Und auch die Fortpflanzung der Tiere in freier Natur klappt nach den Erkenntnissen von Biologen des Berliner Instituts für Zoo- und Wildtierforschung (IZW) einwandfrei. Die Wissenschaftler um Professor Heribert Hofer und Robert Hermes stellten zwar fest, dass Gepardenmännchen nur rund 14 Millionen Spermien pro Milliliter Samenflüssigkeit besitzen – bei Elefanten und Nashörnern sind es bis zu 100 Millionen – ihrer Fruchtbarkeit tut dies aber keinen Abbruch.
Beute ade?
Eine andere Schwäche der Geparden tritt ausgerechnet bei ihrer Spezialität, der Hetzjagd, deutlich zutage. Zwar sind die Raubkatzen mit einer Höchstgeschwindigkeit von bis zu 115 Kilometern pro Stunde und einer Beschleunigung von null auf hundert in vier Sekunden die schnellsten Landsäugetiere der Welt, sie zahlen dafür aber auch einen hohen Preis: Denn sie können das enorme Tempo nur wenige hundert Meter durchhalten. Schuld daran ist unter anderem ein relativ kleines Herz, das eine ausreichende Sauerstoffversorgung der Muskulatur über längere Zeit und damit extreme Ausdauerleistungen verhindert.
Die enorme körperliche Belastung bei der Jagd nach Gazellen und Antilopen lässt die vergleichsweise wenigen Muskeln der Geparden zudem schnell ermüden und die Körpertemperatur auf 41 °C ansteigen.
Ist die Beute erlegt, muss der Gepard daher vor dem Fressen oft erst einmal eine Pause einlegen und dem Körper die notwendige Erholung gönnen. Sehr zur Freude von Rivalen wie Löwen, Leoparden oder Hyänen, die dem verteidigungsunfähigen Geparden genau in diesem Moment die Beute abluchsen.
Mensch schuld am Aussterben der Geparden?
Alles nicht so schlimm, sollte man meinen. Neue Jagd, neues Glück. Doch so einfach ist die Sache nicht. Denn Geparden verfügen nur über begrenzte Energiereserven im Körper. Maximal vier Versuche haben sie, um die lebensnotwendige Beute zwischen die Pranken zu bekommen.
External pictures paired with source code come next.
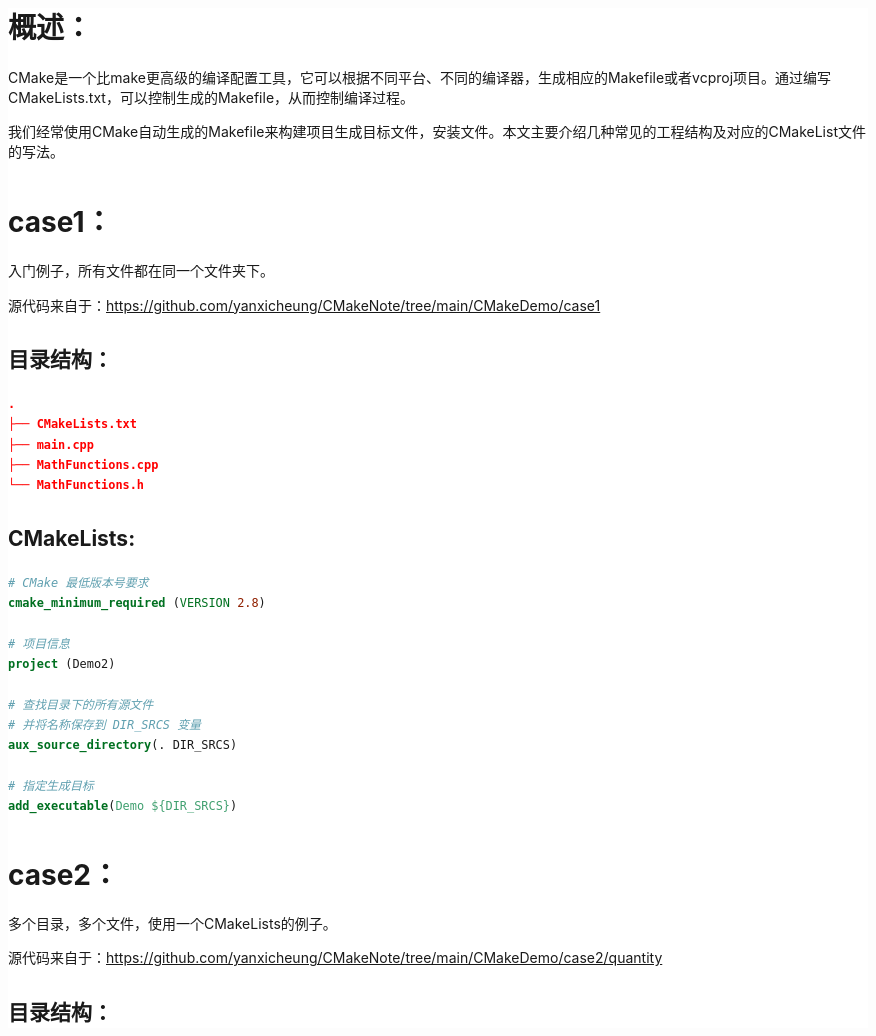 # 概述：

​		CMake是一个比make更高级的编译配置工具，它可以根据不同平台、不同的编译器，生成相应的Makefile或者vcproj项目。通过编写CMakeLists.txt，可以控制生成的Makefile，从而控制编译过程。

​		我们经常使用CMake自动生成的Makefile来构建项目生成目标文件，安装文件。本文主要介绍几种常见的工程结构及对应的CMakeList文件的写法。



# case1：

入门例子，所有文件都在同一个文件夹下。

源代码来自于：https://github.com/yanxicheung/CMakeNote/tree/main/CMakeDemo/case1

## 目录结构：

```cmake
.
├── CMakeLists.txt
├── main.cpp
├── MathFunctions.cpp
└── MathFunctions.h
```

## CMakeLists:

```cmake
# CMake 最低版本号要求
cmake_minimum_required (VERSION 2.8)

# 项目信息
project (Demo2)

# 查找目录下的所有源文件
# 并将名称保存到 DIR_SRCS 变量
aux_source_directory(. DIR_SRCS)

# 指定生成目标
add_executable(Demo ${DIR_SRCS})
```



# case2：

多个目录，多个文件，使用一个CMakeLists的例子。

源代码来自于：https://github.com/yanxicheung/CMakeNote/tree/main/CMakeDemo/case2/quantity

## 目录结构：
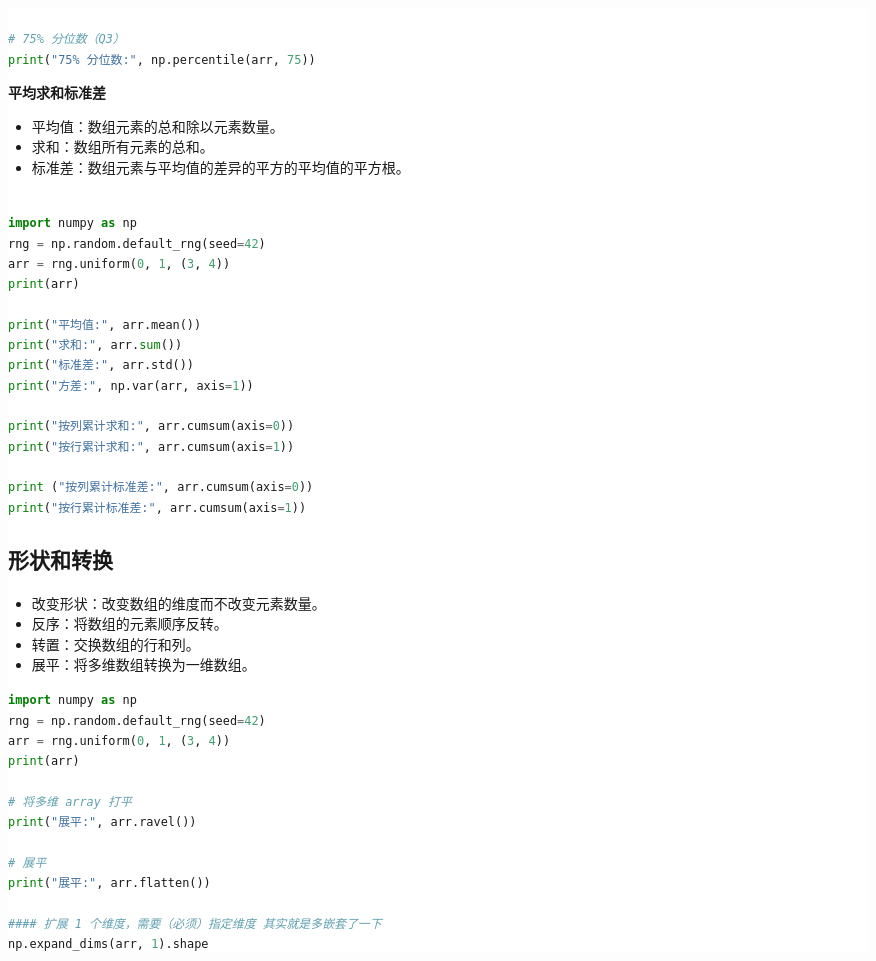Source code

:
 ```python

# 75% 分位数（Q3）
print("75% 分位数:", np.percentile(arr, 75))    

```

**平均求和标准差**

- 平均值：数组元素的总和除以元素数量。
- 求和：数组所有元素的总和。
- 标准差：数组元素与平均值的差异的平方的平均值的平方根。

```python

import numpy as np
rng = np.random.default_rng(seed=42)
arr = rng.uniform(0, 1, (3, 4))
print(arr)

print("平均值:", arr.mean())
print("求和:", arr.sum())
print("标准差:", arr.std())
print("方差:", np.var(arr, axis=1))

print("按列累计求和:", arr.cumsum(axis=0))
print("按行累计求和:", arr.cumsum(axis=1))

print ("按列累计标准差:", arr.cumsum(axis=0))
print("按行累计标准差:", arr.cumsum(axis=1))
```


## 形状和转换

- 改变形状：改变数组的维度而不改变元素数量。
- 反序：将数组的元素顺序反转。
- 转置：交换数组的行和列。
- 展平：将多维数组转换为一维数组。

```python
import numpy as np
rng = np.random.default_rng(seed=42)
arr = rng.uniform(0, 1, (3, 4))
print(arr)

# 将多维 array 打平
print("展平:", arr.ravel())

# 展平
print("展平:", arr.flatten())

#### 扩展 1 个维度，需要（必须）指定维度 其实就是多嵌套了一下
np.expand_dims(arr, 1).shape
```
Misslingt dies, sind die Energiespeicher leer und das Tier muss kläglich verhungern.
Doch all diese scheinbaren Fehler im System hindern den Geparden nicht daran, der Evolution ein Schnippchen zu schlagen und sich seinen Platz in der Natur zu sichern – bisher. Denn das Überleben der Raubkatzen auf der Erde ist längst zu einer Zitterpartie geworden. Aber nicht durch biologische Schwächen, sondern durch den Menschen: Raubtierjagd, Tourismus und die Beschneidung der Lebensräume haben mittlerweile dazu geführt, dass die Geparden auf der Roten Liste der vom Aussterben bedrohten Tierarten stehen. „Zwar sind alle wilden Raubkatzen gefährdet, aber um den Geparden steht es besonders schlecht“, beschreibt Hofer die Situation in der Berliner Zeitung.